Draft: Sudoku blog post

2025-01-21 01:56:54 +01:00
parent 1173d1c5c4
commit 0fe5cf0883
3 changed files with 166 additions and 0 deletions
--- a/site/content/posts/exploration-fun-and-process-cycles-of-sudoku.md
+++ b/site/content/posts/exploration-fun-and-process-cycles-of-sudoku.md
@ -0,0 +1,166 @@
+---
+title: "Exploration, fun, and process cycles of Sudoku"

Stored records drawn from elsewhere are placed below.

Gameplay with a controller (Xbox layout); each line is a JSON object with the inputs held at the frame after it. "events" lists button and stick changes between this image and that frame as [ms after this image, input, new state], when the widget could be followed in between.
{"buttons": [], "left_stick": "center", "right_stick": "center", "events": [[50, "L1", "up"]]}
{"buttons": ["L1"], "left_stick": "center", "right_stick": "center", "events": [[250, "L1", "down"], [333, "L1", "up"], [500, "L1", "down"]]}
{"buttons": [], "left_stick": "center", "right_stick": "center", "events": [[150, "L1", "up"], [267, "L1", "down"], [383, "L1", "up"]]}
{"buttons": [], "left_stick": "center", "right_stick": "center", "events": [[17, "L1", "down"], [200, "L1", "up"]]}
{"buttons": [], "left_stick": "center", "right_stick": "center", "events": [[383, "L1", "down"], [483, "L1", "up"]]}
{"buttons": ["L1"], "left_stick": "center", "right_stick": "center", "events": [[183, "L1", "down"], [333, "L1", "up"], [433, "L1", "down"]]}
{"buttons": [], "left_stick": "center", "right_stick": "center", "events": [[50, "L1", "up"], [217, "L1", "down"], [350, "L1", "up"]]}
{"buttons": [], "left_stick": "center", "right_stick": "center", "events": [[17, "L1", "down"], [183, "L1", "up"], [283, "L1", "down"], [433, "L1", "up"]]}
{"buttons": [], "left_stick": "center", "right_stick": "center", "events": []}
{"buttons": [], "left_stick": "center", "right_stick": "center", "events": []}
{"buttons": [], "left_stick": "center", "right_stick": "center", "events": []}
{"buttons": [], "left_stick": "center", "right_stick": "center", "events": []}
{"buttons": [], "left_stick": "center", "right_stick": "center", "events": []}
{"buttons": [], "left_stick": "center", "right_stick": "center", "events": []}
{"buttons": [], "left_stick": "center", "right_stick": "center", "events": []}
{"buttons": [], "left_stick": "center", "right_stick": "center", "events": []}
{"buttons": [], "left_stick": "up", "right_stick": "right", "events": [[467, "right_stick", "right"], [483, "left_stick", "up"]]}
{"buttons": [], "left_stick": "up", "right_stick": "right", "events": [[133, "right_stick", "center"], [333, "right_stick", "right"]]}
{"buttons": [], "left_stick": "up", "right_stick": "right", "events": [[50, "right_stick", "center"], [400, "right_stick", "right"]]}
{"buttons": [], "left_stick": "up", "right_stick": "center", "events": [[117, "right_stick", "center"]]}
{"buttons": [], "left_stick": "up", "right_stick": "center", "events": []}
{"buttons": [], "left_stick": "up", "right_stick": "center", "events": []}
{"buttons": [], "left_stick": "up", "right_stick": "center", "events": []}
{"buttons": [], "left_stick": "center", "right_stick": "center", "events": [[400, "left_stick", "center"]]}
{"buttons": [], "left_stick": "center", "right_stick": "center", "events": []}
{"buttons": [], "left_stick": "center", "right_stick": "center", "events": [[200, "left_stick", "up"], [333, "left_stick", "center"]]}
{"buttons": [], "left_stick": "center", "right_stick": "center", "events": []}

+date: 2025-01-20T23:33:06+01:00
+draft: true
+---
+
+# The idea
+I like to play games, or play with puzzles. Even better, if I can automate solving 1-off single puzzles like Sudoku puzzles I can write an algorithm to solve them and I will never have to play them ever again.
+
+[Sudoku puzzles](https://en.wikipedia.org/wiki/Sudoku) have been around for a while and with them [algorithms to solve them](https://en.wikipedia.org/wiki/Sudoku_solving_algorithms). Most of them revolve around throwing random numbers against and see what sticks, intelligent guesswork and finally coming to a solution. I wanted to take a different approach: brute-force all possible solutions, store  them in a database. And when I want to have a sudoku puzzle solved I just query the database and it returns all possible solutions.
+
+This idea has been in the back of my mind for close to a decade and late last year I decided to take a shot at it. I dusted off my trusty Go language skills as I a) wanted to learn the language a bit better and b) wanted to use Go routines to easily (ab)use all my CPU cores in this new quest of mine, and finally c) I am terribad at math, so I am working with the tools I have.
+
+# Lay of the land
+Classic Sudoku puzzles have 9 blocks in a 3x3 grid with each block containing all the digits from 1 to 9, each block consistent out of 3x3 digits. The puzzle setter provides a partially complete grid and its up to you to solve them, which usually have only a single solution.
+
+Example puzzle:
+
+![Example Sudoku Puzzle](/static/Sudoku_Puzzle_by_L2G-20050714_standardized_layout.svg.png)
+
+( _Honestly stolen from Wikipedia._ )
+
+The first step is to come up with all these unique blocks. As these are the puzzle pieces I need to work with. What I did was the following:
+
+1. Iterate from the lowest possible number (`123456789`) to the highest possible number (`987654321`).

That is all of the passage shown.